[REBOL] Re: possible data format ... Re: Re: dbms3.r 01
From: joel:neely:fedex at: 15-Jan-2002 9:37
HI, Rod,
Nice summaries!
Rod Gaither wrote:
> This would be nice but I'm not sure it is reasonable for records
> with a large text block. One of the things I'd like to avoid is
> imposing limits on record size so something like a webpage could
> be a record if desired.
>
I think the underlying issue is which data types (in the generic
sense of the word) should be supported. Many databases with which
I'm familiar treat "running text" (with large size potential) as a
different type than "character data field" (with some upper limit
on capacity). To avoid dependence on filesystem issues (assuming
we DO want to stay away from entanglement with any specific OS
features/limits) one strategy is to store string data up to a
certain size within the record; above that size, each such value
would be kept in a separate file, with the name of the file as a
string within the original record. Certainly not the fastest
option for some purposes, but it does allow such things as searches
on non-running-text fields (e.g. keys) to be done without the
overhead of reading/skipping the big chunks.
The same approach can be used for BLOb data.
> >
> >- new AND UPDATED AND DELETED records are appended to the end of
> > the file
>
> This is something I have considered as well. Another option would
> be to have a transaction file or files that either contain whole
> record changes or just "individual operations". This audit/log
> could then be applied via a utility to update the main data file
> when desired. Updating the main file would improve the read
> operations and bring the db back into an easy to view form.
>
Perhaps I should have been more explicit. I assumed the existence
of a utility, also alluded to in Petr's post, which would "pack"
the data back to canonical form (one physical record per logical
record). A trivial variation on that utility also allows for
viewing the data without actually rewriting the packed file to disk.
The "append all stuff" strategy essentially puts the log (audit trail)

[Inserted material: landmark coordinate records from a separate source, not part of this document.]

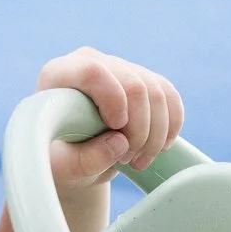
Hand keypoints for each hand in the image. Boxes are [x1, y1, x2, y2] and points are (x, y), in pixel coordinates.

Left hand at [34, 47, 185, 193]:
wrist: (74, 158)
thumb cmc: (61, 161)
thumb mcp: (63, 169)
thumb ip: (83, 160)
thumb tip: (119, 143)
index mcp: (59, 75)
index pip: (92, 73)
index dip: (112, 101)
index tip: (116, 130)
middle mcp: (90, 62)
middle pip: (133, 85)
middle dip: (139, 130)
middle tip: (126, 160)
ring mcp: (119, 68)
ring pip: (157, 93)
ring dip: (155, 135)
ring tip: (137, 161)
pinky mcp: (142, 79)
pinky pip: (170, 97)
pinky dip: (171, 126)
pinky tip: (159, 149)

within the file itself. I believe it's faster to do that with one
file (scanned as needed when un-packed) than with a separate main
and transaction files.
> All of these issues show the trade offs in the different operations
> you need to do on the database. Read and search performance
> versus update and write operations and so on. They conflict quite
> a bit with the organization I would pick to keep the data in a single
> file with visually "nice" organization. :-(
>
Simplicity imposes limits. I don't know how to define it except
with respect to intended uses.
The simplest format I know (from the point of view of writing code
to read the data) is fixed-field layout, where each data element is
right-blank-padded (if it is "string-like") or left-zero-padded (if
it is "number-like") to constant size across all records.
1013John Doe 1983221
3253Hermione Fibbershins 1984616
4506ThrockmortonWilberforce 1985703
5323Johannes Dingsda 1988445
7151Tuxedo Penguin 1995499
9598Bill Cat 1997525
The simplest format I know (from the point of view of a human trying
to look at the raw data is a forms-like presentation with explicit
labels for all data values:
Employee ID: 1013
First Name: John
Last Name: Doe
Year Hired: 1983
Office: 221
Employee ID: 3253
First Name: Hermione
Last Name: Fibbershins
Year Hired: 1984
Office: 616
Employee ID: 4506
First Name: Throckmorton
Last Name: Wilberforce
Year Hired: 1985
Office: 703
Employee ID: 5323
First Name: Johannes
Last Name: Dingsda
Year Hired: 1988
Office: 445
Employee ID: 7151
First Name: Tuxedo
Last Name: Penguin
Year Hired: 1995
Office: 499
Employee ID: 9598
First Name: Bill
Last Name: Cat
Year Hired: 1997
Office: 525
I have a strong motivation to make it *possible* for humans (e.g.,
me!) to read my data files since that's often useful for debugging
and troubleshooting. However most of the access is done by programs,
so I tend to make it "just enough" human readable and prefer to ease
the parsing burden on the program.
-jn-